• [PROBLEM]
Nothing but the lines from the start of the records below through the line that has "לצורך תגבורים לקראם" should appear, each exactly as given.

(Saved entries)
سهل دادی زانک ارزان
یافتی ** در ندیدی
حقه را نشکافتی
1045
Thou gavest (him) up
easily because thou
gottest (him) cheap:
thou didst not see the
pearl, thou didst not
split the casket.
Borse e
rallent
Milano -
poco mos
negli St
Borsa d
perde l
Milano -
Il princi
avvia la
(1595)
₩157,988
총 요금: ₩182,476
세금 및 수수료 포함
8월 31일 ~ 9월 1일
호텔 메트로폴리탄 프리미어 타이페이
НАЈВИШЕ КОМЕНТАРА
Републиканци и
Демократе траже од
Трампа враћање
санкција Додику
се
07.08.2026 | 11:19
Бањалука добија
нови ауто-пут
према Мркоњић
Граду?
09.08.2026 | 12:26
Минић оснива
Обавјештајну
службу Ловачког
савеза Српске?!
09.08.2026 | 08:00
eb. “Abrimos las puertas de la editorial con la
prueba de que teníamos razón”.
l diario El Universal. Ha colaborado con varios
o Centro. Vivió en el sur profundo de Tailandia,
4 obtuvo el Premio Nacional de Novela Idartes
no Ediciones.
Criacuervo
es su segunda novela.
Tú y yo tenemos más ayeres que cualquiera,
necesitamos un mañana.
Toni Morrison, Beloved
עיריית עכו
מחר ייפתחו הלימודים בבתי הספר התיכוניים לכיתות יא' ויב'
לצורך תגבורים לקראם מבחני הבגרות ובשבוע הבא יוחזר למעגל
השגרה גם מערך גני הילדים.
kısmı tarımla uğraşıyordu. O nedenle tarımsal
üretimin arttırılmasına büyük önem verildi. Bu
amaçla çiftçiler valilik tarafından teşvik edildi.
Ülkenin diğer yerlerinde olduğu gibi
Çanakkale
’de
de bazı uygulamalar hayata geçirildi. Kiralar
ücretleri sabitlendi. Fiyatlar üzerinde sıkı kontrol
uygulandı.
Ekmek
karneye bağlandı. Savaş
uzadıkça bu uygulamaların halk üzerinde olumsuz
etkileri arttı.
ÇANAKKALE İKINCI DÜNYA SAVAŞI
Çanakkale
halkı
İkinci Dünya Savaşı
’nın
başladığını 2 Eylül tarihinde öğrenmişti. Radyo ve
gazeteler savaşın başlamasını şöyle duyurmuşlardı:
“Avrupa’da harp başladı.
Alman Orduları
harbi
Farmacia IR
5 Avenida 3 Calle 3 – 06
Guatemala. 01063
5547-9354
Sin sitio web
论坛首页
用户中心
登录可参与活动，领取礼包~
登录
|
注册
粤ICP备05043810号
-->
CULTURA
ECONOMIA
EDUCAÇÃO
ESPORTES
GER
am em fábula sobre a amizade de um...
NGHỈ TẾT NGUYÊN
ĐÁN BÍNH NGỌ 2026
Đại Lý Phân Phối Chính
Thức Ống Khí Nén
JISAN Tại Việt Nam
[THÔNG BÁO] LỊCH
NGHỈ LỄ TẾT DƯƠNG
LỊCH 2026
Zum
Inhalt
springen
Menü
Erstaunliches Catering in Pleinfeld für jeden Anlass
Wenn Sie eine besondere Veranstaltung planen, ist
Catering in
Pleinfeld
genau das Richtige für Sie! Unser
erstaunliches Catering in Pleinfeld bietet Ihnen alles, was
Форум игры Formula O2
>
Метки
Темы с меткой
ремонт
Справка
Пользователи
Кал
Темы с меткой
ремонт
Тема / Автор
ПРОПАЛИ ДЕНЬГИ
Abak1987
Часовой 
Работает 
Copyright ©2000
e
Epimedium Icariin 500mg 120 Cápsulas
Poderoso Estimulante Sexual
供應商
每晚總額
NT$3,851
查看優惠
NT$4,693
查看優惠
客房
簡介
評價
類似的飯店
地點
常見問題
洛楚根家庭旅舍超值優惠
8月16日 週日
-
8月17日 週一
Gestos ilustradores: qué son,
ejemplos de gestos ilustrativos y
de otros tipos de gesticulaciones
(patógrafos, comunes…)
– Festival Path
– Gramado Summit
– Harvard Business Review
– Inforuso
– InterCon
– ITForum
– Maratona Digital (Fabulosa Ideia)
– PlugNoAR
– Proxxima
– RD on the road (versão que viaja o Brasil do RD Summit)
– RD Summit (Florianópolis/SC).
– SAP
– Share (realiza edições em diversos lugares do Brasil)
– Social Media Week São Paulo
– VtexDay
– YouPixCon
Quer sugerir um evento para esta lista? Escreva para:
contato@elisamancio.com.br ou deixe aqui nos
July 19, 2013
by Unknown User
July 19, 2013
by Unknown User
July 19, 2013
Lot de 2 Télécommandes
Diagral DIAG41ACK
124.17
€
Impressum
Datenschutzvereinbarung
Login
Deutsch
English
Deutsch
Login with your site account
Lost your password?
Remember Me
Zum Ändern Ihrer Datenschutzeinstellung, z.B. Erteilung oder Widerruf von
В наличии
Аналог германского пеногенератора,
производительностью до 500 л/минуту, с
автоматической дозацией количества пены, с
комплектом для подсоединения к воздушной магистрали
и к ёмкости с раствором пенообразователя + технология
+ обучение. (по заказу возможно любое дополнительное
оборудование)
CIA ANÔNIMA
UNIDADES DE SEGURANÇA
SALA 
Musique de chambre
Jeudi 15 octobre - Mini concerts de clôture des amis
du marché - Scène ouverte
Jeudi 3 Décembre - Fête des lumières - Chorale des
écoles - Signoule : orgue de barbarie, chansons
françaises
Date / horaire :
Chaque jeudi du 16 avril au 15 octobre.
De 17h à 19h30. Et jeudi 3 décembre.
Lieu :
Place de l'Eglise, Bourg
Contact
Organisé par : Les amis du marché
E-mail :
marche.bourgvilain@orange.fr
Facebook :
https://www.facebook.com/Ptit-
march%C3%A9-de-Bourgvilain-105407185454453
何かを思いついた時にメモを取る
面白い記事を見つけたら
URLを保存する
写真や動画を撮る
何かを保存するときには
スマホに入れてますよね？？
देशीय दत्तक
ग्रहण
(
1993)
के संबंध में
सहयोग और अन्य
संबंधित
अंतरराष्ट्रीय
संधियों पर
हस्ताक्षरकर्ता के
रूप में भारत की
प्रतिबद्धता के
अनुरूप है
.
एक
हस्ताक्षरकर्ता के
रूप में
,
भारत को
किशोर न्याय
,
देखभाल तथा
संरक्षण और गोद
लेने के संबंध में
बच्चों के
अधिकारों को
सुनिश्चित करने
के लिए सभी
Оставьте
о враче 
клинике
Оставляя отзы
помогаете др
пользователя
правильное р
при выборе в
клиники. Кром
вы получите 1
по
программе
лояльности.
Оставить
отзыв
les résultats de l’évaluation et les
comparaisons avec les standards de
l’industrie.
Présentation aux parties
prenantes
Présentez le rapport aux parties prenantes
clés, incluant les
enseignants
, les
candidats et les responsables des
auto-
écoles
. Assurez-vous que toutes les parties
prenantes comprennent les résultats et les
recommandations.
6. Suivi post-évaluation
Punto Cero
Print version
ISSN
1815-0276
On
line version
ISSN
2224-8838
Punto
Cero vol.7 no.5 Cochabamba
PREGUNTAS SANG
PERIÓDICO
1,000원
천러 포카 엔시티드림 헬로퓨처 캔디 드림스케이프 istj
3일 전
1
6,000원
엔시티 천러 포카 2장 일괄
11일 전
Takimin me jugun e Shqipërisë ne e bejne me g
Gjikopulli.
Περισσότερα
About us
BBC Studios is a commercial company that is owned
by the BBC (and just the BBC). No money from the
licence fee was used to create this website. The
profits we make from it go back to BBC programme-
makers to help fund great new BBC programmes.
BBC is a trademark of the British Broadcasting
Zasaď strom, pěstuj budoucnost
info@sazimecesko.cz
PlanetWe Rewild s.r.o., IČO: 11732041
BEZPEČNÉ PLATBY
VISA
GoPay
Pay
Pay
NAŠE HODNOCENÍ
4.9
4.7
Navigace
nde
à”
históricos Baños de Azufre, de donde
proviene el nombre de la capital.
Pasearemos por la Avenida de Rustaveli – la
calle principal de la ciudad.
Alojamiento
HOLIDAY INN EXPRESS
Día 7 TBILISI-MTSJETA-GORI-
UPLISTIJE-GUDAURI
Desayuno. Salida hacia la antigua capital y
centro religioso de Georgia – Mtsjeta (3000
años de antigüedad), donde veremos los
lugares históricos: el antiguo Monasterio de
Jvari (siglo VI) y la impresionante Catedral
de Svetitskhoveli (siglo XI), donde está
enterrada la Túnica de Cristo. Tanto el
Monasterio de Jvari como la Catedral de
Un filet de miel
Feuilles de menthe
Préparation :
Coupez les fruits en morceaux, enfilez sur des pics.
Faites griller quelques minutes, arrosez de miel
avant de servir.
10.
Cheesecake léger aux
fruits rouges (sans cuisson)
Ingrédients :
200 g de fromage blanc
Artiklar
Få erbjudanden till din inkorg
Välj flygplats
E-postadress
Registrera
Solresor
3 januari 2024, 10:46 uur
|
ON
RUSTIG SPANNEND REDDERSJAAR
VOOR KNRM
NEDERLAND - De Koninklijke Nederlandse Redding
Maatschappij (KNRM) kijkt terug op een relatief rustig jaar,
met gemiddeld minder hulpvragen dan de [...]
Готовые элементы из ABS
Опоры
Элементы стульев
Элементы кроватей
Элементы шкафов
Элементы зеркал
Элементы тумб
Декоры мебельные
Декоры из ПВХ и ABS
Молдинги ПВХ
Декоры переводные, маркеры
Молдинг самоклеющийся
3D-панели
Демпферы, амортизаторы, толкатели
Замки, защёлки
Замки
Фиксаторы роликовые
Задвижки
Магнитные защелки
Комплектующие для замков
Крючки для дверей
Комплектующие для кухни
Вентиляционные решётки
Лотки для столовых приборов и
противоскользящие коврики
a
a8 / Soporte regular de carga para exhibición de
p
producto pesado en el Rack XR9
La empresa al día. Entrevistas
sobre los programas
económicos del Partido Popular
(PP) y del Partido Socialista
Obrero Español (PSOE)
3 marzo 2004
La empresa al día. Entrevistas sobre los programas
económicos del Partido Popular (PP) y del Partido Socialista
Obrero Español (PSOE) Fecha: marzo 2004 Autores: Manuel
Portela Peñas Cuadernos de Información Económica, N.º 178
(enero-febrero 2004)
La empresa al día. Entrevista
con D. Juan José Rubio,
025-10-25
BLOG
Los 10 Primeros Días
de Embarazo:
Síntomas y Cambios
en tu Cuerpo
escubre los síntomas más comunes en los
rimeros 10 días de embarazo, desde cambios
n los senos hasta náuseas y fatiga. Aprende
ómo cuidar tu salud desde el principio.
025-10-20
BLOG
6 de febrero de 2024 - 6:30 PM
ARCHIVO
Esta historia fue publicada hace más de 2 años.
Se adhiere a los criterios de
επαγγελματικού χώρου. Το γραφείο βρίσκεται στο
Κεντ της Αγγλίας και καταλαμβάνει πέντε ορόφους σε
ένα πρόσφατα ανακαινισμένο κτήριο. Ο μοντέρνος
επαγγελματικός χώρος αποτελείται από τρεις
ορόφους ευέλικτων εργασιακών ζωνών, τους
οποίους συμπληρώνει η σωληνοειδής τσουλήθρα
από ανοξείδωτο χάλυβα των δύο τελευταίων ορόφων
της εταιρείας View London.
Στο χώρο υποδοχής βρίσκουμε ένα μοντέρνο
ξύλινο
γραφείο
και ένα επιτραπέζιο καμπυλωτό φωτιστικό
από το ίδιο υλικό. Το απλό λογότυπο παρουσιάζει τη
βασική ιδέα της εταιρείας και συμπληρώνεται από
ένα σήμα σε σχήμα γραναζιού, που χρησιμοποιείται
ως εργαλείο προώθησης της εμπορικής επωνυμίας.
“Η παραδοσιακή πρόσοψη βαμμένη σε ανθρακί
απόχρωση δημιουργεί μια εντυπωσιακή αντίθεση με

• [RESULT FOR THIS EXERCISE]
سهل دادی زانک ارزان
یافتی ** در ندیدی
حقه را نشکافتی
1045
Thou gavest (him) up
easily because thou
gottest (him) cheap:
thou didst not see the
pearl, thou didst not
split the casket.
Borse e
rallent
Milano -
poco mos
negli St
Borsa d
perde l
Milano -
Il princi
avvia la
(1595)
₩157,988
총 요금: ₩182,476
세금 및 수수료 포함
8월 31일 ~ 9월 1일
호텔 메트로폴리탄 프리미어 타이페이
НАЈВИШЕ КОМЕНТАРА
Републиканци и
Демократе траже од
Трампа враћање
санкција Додику
се
07.08.2026 | 11:19
Бањалука добија
нови ауто-пут
према Мркоњић
Граду?
09.08.2026 | 12:26
Минић оснива
Обавјештајну
службу Ловачког
савеза Српске?!
09.08.2026 | 08:00
eb. “Abrimos las puertas de la editorial con la
prueba de que teníamos razón”.
l diario El Universal. Ha colaborado con varios
o Centro. Vivió en el sur profundo de Tailandia,
4 obtuvo el Premio Nacional de Novela Idartes
no Ediciones.
Criacuervo
es su segunda novela.
Tú y yo tenemos más ayeres que cualquiera,
necesitamos un mañana.
Toni Morrison, Beloved
עיריית עכו
מחר ייפתחו הלימודים בבתי הספר התיכוניים לכיתות יא' ויב'
לצורך תגבורים לקראם מבחני הבגרות ובשבוע הבא יוחזר למעגל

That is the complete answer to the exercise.